While this is Incubator’s first permanent space, it is the project’s third iteration, having taken the form of a series of six week-long pop up solo shows in Soho, first in 2021 and then in 2022. Incubator will now operate "seasonally", Jopling explains, with the forthcoming spring and autumn seasons dedicated to a quick succession of solo shows, each lasting two weeks. The spring season of shows will last from 5 April to 26 June and feature a number of young artists including Emily Wilcock, Kesewa Aboah and Graham Silveria Martin. The winter and summer seasons, meanwhile, will consist of longer group shows.
Central to Incubator will be a biweekly programme of performances, in which poets, dancers and musicians will be invited, often, though not always, to respond to the exhibition on display. Jopling says the gallery’s sole income stream will be from selling art. A graduate of the Courtauld University’s Curating the Museum MA programme, she sees herself as "both a curator and dealer", adding, "the commercial side of things is not my ultimate goal and drive".
Incubator is located in a two-storey space on Chiltern Street

Of Incubator's location, Jopling says she decided on the two-storey space, a former clothes shop in a Victorian building on Chiltern Street, after a larger one in Hackney, east London fell through—“a lucky accident”. The space is a few doors down from the Chiltern Firehouse restaurant, where White Cube hosts its well-attended annual Frieze week party. But this is a pure coincidence, Jopling says, insisting that the two businesses will be “totally siloed” and that collaboration with her father is “not her goal”. She further maintains that the client lists of the two galleries are separate and that the typical clientele of each gallery is "different".

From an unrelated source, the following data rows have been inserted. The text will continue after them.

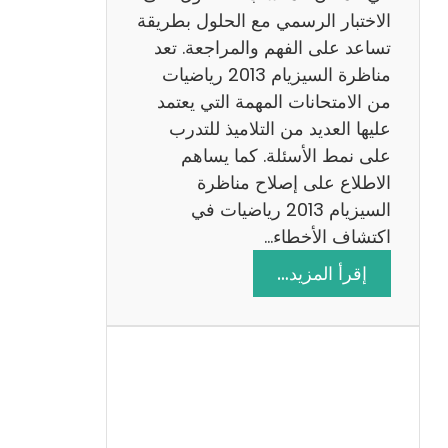
ي
الاختبار الرسمي مع الحلول بطريقة
ة
تساعد على الفهم والمراجعة. تعد
م
مناظرة السيزيام 2013 رياضيات
ع
من الامتحانات المهمة التي يعتمد
ا
عليها العديد من التلاميذ للتدرب
ل
على نمط الأسئلة. كما يساهم
ا
الاطلاع على إصلاح مناظرة
ص
السيزيام 2013 رياضيات في
ل
اكتشاف الأخطاء…
ا
:
إقرأ المزيد…
ح
م
ن
ا
ظ
ر
ة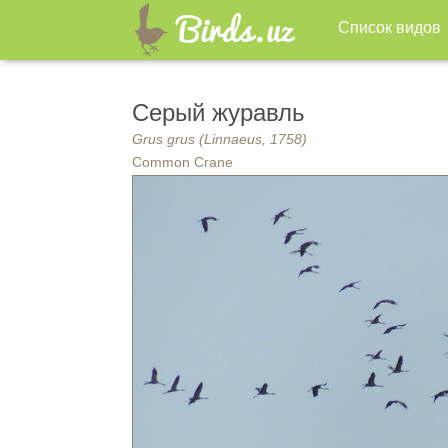
Список видов
Серый журавль
Grus grus (Linnaeus, 1758)
Common Crane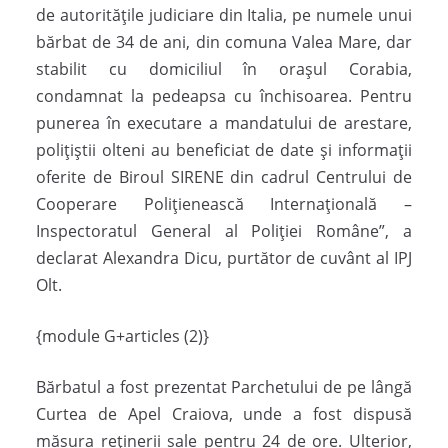
de autoritățile judiciare din Italia, pe numele unui
bărbat de 34 de ani, din comuna Valea Mare, dar
stabilit cu domiciliul în orașul Corabia,
condamnat la pedeapsa cu închisoarea. Pentru
punerea în executare a mandatului de arestare,
poliţiştii olteni au beneficiat de date şi informaţii
oferite de Biroul SIRENE din cadrul Centrului de
Cooperare Poliţienească Internaţională –
Inspectoratul General al Poliţiei Române”, a
declarat Alexandra Dicu, purtător de cuvânt al IPJ
Olt.
{module G+articles (2)}
Bărbatul a fost prezentat Parchetului de pe lângă
Curtea de Apel Craiova, unde a fost dispusă
măsura reținerii sale pentru 24 de ore. Ulterior,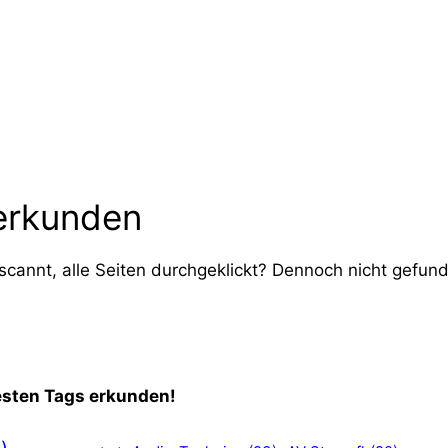
erkunden
 gescannt, alle Seiten durchgeklickt? Dennoch nicht gefu
esten Tags erkunden!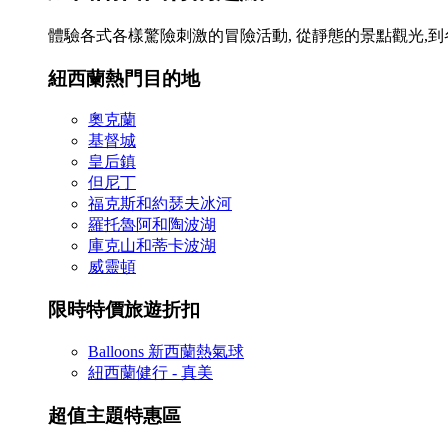
體驗各式各樣驚險刺激的冒險活動, 從靜態的景點觀光,
紐西蘭熱門目的地
奧克蘭
基督城
皇后鎮
但尼丁
福克斯和約瑟夫冰河
羅托魯阿和陶波湖
庫克山和蒂卡波湖
威靈頓
限時特價旅遊折扣
Balloons 新西蘭熱氣球
紐西蘭健行 - 真美
超值主題特惠區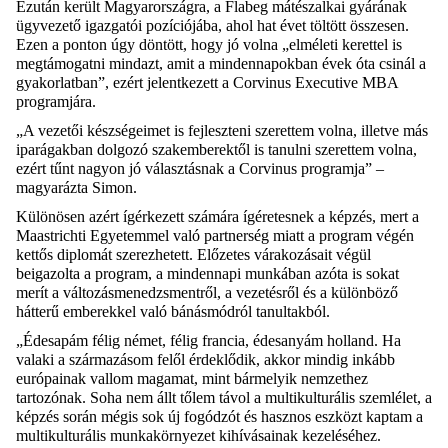
Ezután került Magyarországra, a
Flabeg
mátészalkai gyárának
ügyvezető igazgatói pozíciójába, ahol hat évet töltött összesen.
Ezen a ponton úgy döntött, hogy jó volna „elméleti kerettel is
megtámogatni mindazt, amit a mindennapokban évek óta csinál a
gyakorlatban”, ezért jelentkezett a Corvinus
Executive
MBA
programjára.
„A vezetői készségeimet is fejleszteni szerettem volna, illetve más
iparágakban dolgozó szakemberektől is tanulni szerettem volna,
ezért tűnt nagyon jó választásnak
a Corvinus
programja” –
magyarázta Simon.
Különösen azért ígérkezett számára ígéretesnek
a képzés,
mert a
Maastrichti Egyetemmel való partnerség miatt a program végén
kettős diplomát szerezhetett. Előzetes várakozásait végül
beigazolta a
program
, a mindennapi munkában azóta is sokat
merít a változásmenedzsmentről, a vezetésről és a különböző
hátterű emberekkel való bánásmódról tanultak
ból
.
„Édesapám félig német, félig francia, édesanyám holland
. Ha
valaki a származásom felől érdeklődik, akkor mindig
inkább
európainak vall
om
magamat, mint bármelyik nemzethez
tartozónak.
Soha
n
em állt tőlem távol a multikulturális szemlélet, a
képzés során mégis sok új fogódzót és hasznos eszközt kaptam a
multikulturális munkakörnyezet kihívásainak kezeléséhez.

Nonetheless, being a legacy gallerist has undeniable perks and Jopling acknowledges that her ability to learn the ropes of the commercial art world has been quite unparalleled. "It's been less about direct lessons and receiving business advice than it's been about the opportunity to grow up around artists and feel comfortable in those spaces, which has been a huge joy. But most of the practical stuff I learned through my MA and making mistakes during Incubator's first iterations."
If anything, Jopling is looking less at her father's business model than around at her peers involved in what she describes as "a very exciting time for the emerging London arts scene". She gives the young commercial galleries Rose Easton and Ginny on Frederick as examples of spaces whose ethos and programme she wishes to emulate: “Both of those spaces are doing very exciting things. I love how Ginny works with the tiny space, and the artists that Rose shows. Similarly, I want to contribute to the scene and also offer something fresh, challenging and unexpected.”